Google is the most commonly used search engine in the U.S., with a 63.9 percent market share in October, according to comScore, a Reston, Va.-based analytics company.
Google searches can be tracked by city, providing more refined data than the national and multi-state data reported by the CDC. “It’s a phenomenal data feed to work with, and there’s a lot that can be done with it from a research standpoint,” said Jeffrey Shaman, an associate professor in environmental health sciences at Columbia University’s Mailman School of Public Health, which was given access to the data.
But no matter how great it is, some researchers say they can’t rely on Google alone. Take flu, which is furthest along of any real-time disease-tracking effort, with at least nine teams working with the CDC on 12 forecasting models for the current season. This fall Boston Children’s Hospital and Harvard Medical School launched HealthMap FluCast, a tool that gave one- and two-week predictions by incorporating Google searches with the CDC’s weekly surveillance reports; electronic medical records from athenahealth; and Flu Near You, a website of patient-reported data. On Monday, they will be launching HealthMap Flu Trends, the site where they will be tracking the flu this season.
In a recent paper FluCast architects say with multiple data sources they produce “more accurate and robust real-time flu predictions than any other existing system.” Co-founder John Brownstein said in an interview that FluCast will eventually add data from Twitter, though it’s “taking time to get the data in order.”
While flu patients may find it therapeutic to tweet about their high fevers, pounding headaches and extreme exhaustion, people who suspect they have a sexually transmitted illness are unlikely to vent about their symptoms via social media.
“In no way shape or form is someone going to tweet, ‘I have bumps on my vulva. Do you think it’s an STI?’” said Amy Johnson, a UIC PhD candidate who’s been studying the feasibility of using search data for tracking sexually transmitted infections.
Mehta agreed: “Because STDs are so stigmatized and personal, Twitter is not going to work for that.”
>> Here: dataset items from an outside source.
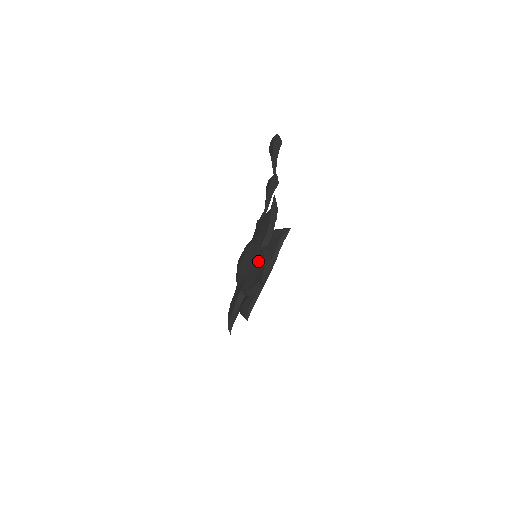
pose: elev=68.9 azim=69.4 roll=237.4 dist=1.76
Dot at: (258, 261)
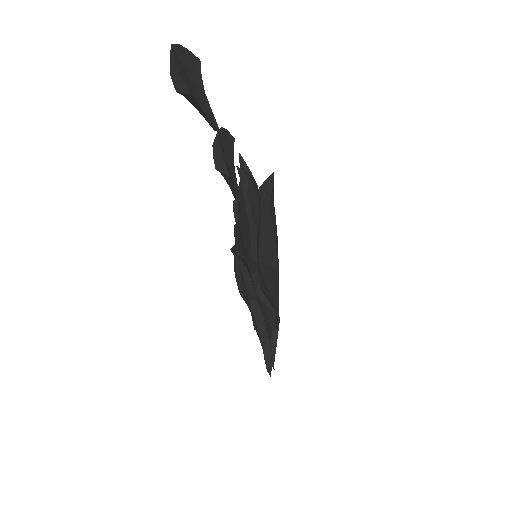
Dot at: occluded
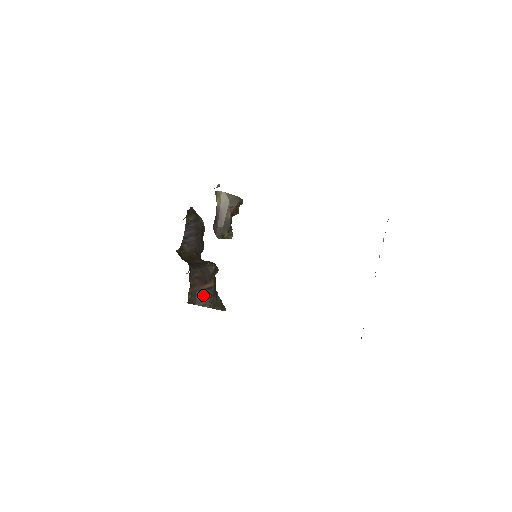
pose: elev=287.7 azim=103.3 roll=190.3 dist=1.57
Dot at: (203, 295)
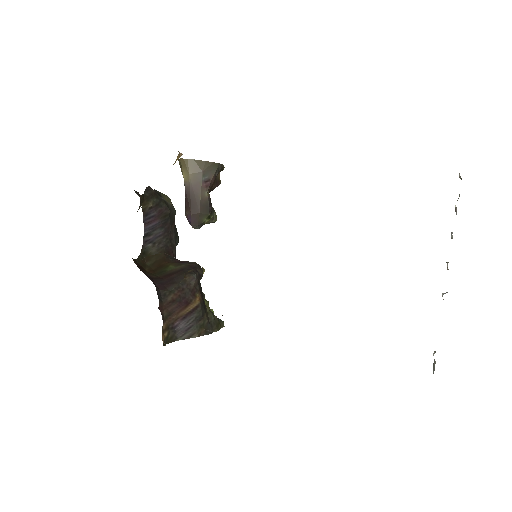
Dot at: (186, 323)
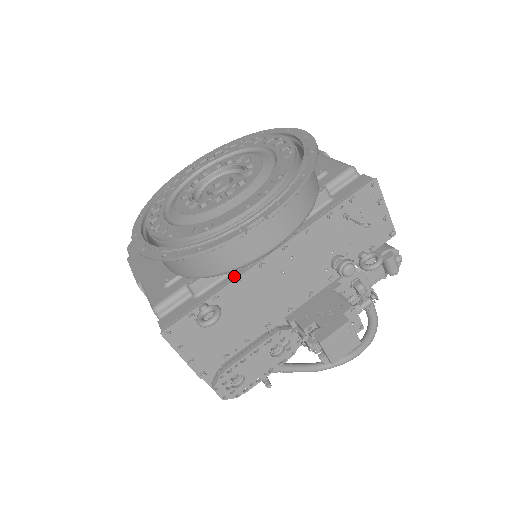
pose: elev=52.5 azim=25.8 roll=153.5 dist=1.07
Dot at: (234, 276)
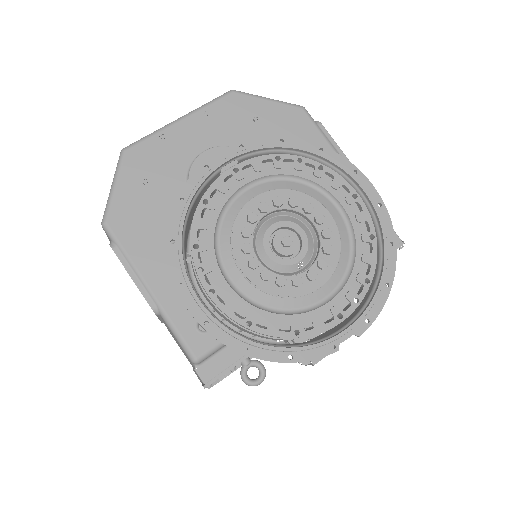
Dot at: occluded
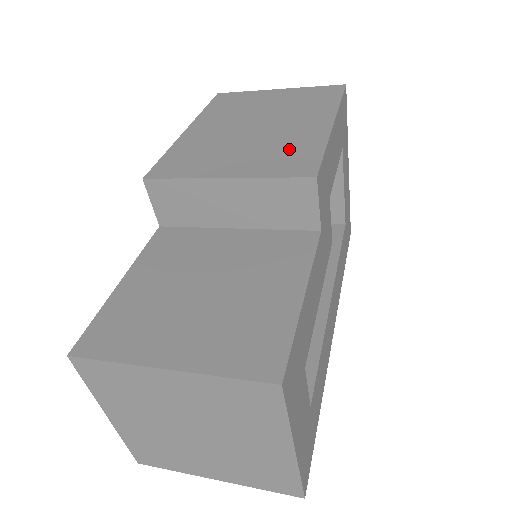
Robust STD tracking systems might incorporate additional search engines such as Yahoo! and Bing as well as weekly surveillance reports from local health departments, Johnson said.
Overreliance on one source is particularly risky if it’s a private company such as Google, which could remove access at any time. Even the CDC is hedging its bets; Matthew Biggerstaff, an epidemiologist who leads flu tracking efforts there, said the national health agency is exploring whether it can measure visits to its own website as a reliable disease indicator “so we have something that’s more of a public data set.”
And it remains to be seen just how real-time data could be used by public health agencies and providers. In the coming months, the CDC will be asking state and local health departments what type of flu data they want — real-time versus three-month forecasting, for example — and how they would use it, Biggerstaff said.
“Producing it and showing that it works is different than operationalizing it,” Biggerstaff said. “It’s still new in terms of incorporating it into a public health data stream.”
Then, there’s the issue of public trust. Researchers emphasize that no one’s privacy will be violated. Even with their unprecedented data access, researchers will not be able to tell who performs a query, what their sex or ethnicity is, or even what neighborhood that person lives in, Johnson said.
“I’m not going to knock on their door and tell their wife or their husband they have a sexually transmitted infection,” Johnson said. “It’s important for people on the individual level to know it’s about community health.”